Mejorar las relaciones transatlánticas

por GEES, 17 de noviembre de 2003

El problema esencial  de las relaciones trasatlánticas es que los europeos queremos compartir el liderazgo con los norteamericanos pero no estamos dispuestos a asumir el coste, mientras que los estadounidenses están encantados de compartir los costes pero no quieren compartir el liderazgo. Recomponer las relaciones exige por tanto una nueva visión, un compromiso y un esfuerzo desde ambas orillas del atlántico y no sólo desde una de ellas.
 
Es un tópico, pero no por ello menos cierto, que es más lo que une a Europa y a Estados Unidos que lo que nos separa. Podemos afirmar que nos une lo más permanente y esencial y nos separa lo más coyuntural y secundario. Nos une en primer lugar unos valores comunes fundamentados en la democracia, en la libertad y en el respeto a los derechos humanos. Nos une la historia, la geografía y la cultura. No unen, finalmente, unos intereses comunes en el campo económico, de la seguridad y de las relaciones internacionales.
 
¿Qué es lo que nos separa? No separa una rivalidad comercial a veces mal encauzada, nos separa una creciente rivalidad tecnológica y nos separan las divisiones que nos separan a los europeos entre nosotros.
 
En el campo de la seguridad, que es mi área, creo que compartimos el diagnóstico de los problemas pero diferimos en buena medida del tratamiento con el que solventarlos. Así, los europeos y los norteamericanos, tanto sus gobiernos como sus ciudadanos, compartimos una percepción de las amenazas que sitúa al terrorismo y la proliferación de armas de destrucción masiva como los principales riesgos para nuestra seguridad. Es más, si descendemos al origen concreto de esas amenazas encontramos que en ambos casos el fundamentalismo islamista en los países árabes, el conflicto palestino-israelí, Irán e incluso Corea del Norte son identificados como los principales riesgos.

## Conjunto de datos
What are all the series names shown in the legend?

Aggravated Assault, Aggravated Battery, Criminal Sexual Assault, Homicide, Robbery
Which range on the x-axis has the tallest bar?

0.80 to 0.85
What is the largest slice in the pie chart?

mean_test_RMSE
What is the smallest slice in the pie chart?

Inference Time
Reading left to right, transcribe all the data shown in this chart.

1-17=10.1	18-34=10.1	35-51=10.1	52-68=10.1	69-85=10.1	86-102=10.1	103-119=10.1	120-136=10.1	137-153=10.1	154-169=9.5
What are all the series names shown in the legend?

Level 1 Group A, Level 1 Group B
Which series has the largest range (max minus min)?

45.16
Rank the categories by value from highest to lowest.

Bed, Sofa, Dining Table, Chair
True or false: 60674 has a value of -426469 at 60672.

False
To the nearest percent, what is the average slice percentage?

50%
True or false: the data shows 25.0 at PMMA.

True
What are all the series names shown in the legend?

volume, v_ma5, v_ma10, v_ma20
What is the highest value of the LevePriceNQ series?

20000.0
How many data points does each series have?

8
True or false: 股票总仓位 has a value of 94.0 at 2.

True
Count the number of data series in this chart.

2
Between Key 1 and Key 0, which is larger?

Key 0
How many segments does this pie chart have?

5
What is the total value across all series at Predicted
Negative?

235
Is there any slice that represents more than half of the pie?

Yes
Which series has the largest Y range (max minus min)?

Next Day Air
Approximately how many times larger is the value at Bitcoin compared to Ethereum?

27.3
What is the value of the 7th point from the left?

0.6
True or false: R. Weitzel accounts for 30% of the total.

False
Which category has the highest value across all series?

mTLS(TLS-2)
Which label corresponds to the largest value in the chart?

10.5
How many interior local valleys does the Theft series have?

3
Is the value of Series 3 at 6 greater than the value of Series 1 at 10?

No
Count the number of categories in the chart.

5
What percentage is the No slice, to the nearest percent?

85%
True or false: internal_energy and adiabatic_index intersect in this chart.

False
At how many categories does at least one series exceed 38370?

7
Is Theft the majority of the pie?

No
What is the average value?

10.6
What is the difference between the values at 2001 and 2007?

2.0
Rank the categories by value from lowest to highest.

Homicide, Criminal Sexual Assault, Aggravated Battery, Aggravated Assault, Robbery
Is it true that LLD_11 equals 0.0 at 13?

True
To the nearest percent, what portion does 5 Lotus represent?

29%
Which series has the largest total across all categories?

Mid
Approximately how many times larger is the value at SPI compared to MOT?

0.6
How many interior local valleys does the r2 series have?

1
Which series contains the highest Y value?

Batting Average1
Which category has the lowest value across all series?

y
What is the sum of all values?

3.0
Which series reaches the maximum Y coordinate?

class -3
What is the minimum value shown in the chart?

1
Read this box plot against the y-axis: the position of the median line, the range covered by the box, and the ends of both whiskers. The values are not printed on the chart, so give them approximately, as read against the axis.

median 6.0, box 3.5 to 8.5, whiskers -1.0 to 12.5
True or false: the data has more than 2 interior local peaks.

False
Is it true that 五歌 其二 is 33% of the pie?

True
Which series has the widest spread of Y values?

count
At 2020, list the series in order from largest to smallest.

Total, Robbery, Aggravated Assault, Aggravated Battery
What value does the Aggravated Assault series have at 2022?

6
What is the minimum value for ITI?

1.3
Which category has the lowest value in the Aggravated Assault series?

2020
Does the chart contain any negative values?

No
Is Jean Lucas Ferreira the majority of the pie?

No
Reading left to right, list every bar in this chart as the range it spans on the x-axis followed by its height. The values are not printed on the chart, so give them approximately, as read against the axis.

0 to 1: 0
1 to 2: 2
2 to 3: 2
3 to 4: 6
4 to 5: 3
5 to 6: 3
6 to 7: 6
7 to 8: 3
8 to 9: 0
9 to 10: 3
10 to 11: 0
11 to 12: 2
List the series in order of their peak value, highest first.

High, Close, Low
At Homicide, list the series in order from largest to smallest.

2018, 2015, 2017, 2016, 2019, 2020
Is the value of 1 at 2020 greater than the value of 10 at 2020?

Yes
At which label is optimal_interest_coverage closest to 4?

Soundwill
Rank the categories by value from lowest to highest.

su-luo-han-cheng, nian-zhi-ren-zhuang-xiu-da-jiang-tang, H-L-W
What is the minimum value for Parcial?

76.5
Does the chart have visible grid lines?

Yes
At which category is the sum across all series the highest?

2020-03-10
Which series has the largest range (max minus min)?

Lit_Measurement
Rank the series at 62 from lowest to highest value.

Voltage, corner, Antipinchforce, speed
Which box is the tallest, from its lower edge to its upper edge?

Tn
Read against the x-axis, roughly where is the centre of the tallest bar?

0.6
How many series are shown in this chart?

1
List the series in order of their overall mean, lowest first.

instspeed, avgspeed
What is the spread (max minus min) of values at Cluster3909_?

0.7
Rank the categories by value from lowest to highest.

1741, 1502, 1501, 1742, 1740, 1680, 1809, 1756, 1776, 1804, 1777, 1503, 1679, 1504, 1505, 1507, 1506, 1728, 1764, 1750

## Problemas por resolver
(a) Traduzca al inglés la siguiente oración del texto sobre las relaciones transatlánticas: "Nos une la historia, la geografía y la cultura."
(b) Según el texto sobre las relaciones transatlánticas, ¿qué dos amenazas perciben europeos y norteamericanos como los principales riesgos para su seguridad?

## Resultados por tarea
(a) History, geography and culture unite us.

(b) El terrorismo y la proliferación de armas de destrucción masiva.